## 課題のねらい
めんちょうとニキビについての文に名前が出てくるニキビの種類を、すべて挙げてください。
=== 提示文 ===
めんちょうの治療は、塗薬や飲み薬で、抗生物質や抗菌剤が配合されています。

医療機関では塗り薬だけでなく、抗生剤の内服で原因菌の増殖を抑える治療をします。

化膿や酷い腫れが生じた場合は麻酔をして切開し、内部の膿を出し切ることもできます。

ニキビ

めんちょうによく似た疾患にニキビがありますが、こちらの原因は、アクネ菌で、この菌も人の皮膚によく見られます。

ニキビは、詰まりを起こしてしまった毛穴に角質や皮膚についた脂などの老廃物が溜まってしまい、アクネ菌という菌が増えてしまい赤みなどの炎症を引き起こしてしまうことをいいます。

アクネ菌は、ブドウ球菌のように人の皮膚に最も多く存在する細菌の一つで、どんな人の皮膚にもできる菌になっています。

めんちょうが、鼻全体が赤く腫れ上がるのに対して、ニキビは患部の直径1~3㎜ほどが白く盛り上がります。

ニキビは進行により、初期段階で気付きにくい「白ニキビ」や、詰まった皮脂が黒くなった「黒ニキビ」、それが炎症を起こして赤くなってしまう「赤ニキビ」などがあります。
=== 元資料 ===
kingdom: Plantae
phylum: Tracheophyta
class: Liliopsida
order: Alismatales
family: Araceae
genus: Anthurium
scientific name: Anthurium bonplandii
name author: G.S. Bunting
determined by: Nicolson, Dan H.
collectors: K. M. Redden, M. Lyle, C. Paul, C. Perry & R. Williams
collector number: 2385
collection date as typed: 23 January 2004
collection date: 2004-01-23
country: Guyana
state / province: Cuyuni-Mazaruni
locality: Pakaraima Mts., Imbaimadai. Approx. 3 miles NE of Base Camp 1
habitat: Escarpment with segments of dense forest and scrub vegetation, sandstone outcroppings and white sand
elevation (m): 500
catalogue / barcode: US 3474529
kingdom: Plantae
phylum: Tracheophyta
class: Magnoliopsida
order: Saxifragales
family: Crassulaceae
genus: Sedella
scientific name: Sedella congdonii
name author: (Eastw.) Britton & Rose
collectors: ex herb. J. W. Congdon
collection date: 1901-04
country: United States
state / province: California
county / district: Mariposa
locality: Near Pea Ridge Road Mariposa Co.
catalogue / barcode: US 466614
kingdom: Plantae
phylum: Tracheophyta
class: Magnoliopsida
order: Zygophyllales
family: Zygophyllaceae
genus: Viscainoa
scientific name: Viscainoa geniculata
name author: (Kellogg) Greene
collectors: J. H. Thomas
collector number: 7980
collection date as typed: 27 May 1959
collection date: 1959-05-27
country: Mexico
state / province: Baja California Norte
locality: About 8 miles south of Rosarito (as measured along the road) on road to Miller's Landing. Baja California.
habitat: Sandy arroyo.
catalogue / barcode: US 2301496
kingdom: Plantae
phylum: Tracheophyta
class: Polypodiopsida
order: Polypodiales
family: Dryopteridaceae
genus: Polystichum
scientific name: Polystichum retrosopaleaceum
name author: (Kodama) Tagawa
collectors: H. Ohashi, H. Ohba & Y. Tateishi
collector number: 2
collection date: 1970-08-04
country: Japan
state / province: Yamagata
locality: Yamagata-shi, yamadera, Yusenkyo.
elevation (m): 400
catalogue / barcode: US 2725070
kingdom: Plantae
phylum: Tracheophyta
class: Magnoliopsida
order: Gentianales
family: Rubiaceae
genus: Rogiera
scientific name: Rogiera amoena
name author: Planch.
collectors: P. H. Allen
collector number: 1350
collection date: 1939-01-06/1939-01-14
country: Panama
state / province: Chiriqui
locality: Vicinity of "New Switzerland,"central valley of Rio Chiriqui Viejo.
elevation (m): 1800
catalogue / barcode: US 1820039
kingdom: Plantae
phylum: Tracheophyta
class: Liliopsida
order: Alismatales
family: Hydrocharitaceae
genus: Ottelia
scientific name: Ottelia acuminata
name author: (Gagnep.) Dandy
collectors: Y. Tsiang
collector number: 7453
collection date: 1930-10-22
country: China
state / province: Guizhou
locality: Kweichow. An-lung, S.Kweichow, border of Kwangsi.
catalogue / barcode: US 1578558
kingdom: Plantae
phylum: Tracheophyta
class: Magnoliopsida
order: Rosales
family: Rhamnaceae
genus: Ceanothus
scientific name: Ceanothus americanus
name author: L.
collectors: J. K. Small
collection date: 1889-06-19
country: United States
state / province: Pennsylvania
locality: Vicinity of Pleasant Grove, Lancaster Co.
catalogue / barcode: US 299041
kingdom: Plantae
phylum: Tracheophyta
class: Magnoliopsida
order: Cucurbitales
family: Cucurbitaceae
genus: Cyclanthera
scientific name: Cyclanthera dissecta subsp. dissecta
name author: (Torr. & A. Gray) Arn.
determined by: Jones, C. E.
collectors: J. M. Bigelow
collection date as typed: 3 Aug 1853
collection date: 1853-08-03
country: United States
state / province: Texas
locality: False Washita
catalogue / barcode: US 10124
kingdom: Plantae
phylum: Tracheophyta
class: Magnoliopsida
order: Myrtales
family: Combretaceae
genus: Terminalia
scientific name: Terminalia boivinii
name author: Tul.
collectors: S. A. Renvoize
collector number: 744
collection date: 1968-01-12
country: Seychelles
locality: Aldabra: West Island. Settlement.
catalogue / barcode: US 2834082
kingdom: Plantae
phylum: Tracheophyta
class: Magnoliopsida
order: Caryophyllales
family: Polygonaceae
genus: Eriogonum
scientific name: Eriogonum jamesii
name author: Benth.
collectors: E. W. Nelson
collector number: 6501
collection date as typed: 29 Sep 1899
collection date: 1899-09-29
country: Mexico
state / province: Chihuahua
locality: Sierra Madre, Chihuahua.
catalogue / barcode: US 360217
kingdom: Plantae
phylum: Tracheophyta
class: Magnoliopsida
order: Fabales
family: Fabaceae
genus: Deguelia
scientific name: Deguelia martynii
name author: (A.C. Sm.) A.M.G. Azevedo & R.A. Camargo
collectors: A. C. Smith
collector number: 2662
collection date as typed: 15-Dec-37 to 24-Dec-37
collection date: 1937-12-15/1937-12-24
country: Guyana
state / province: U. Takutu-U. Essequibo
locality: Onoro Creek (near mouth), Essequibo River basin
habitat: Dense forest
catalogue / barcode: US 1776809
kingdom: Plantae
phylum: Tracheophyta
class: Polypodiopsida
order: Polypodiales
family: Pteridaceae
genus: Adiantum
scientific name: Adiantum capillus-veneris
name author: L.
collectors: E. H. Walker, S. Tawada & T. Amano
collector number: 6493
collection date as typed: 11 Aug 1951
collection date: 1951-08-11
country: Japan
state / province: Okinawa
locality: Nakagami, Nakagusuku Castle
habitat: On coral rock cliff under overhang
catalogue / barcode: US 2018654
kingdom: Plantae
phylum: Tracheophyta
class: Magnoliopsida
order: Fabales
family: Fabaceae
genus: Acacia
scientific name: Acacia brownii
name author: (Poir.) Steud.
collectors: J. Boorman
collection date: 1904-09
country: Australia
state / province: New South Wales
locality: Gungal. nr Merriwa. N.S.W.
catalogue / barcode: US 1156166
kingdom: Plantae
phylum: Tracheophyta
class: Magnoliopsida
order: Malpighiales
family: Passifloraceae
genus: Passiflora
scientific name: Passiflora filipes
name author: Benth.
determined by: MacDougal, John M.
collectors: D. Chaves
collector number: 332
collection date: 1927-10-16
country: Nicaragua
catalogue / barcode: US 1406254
===
## 解答
白ニキビ、黒ニキビ、赤ニキビ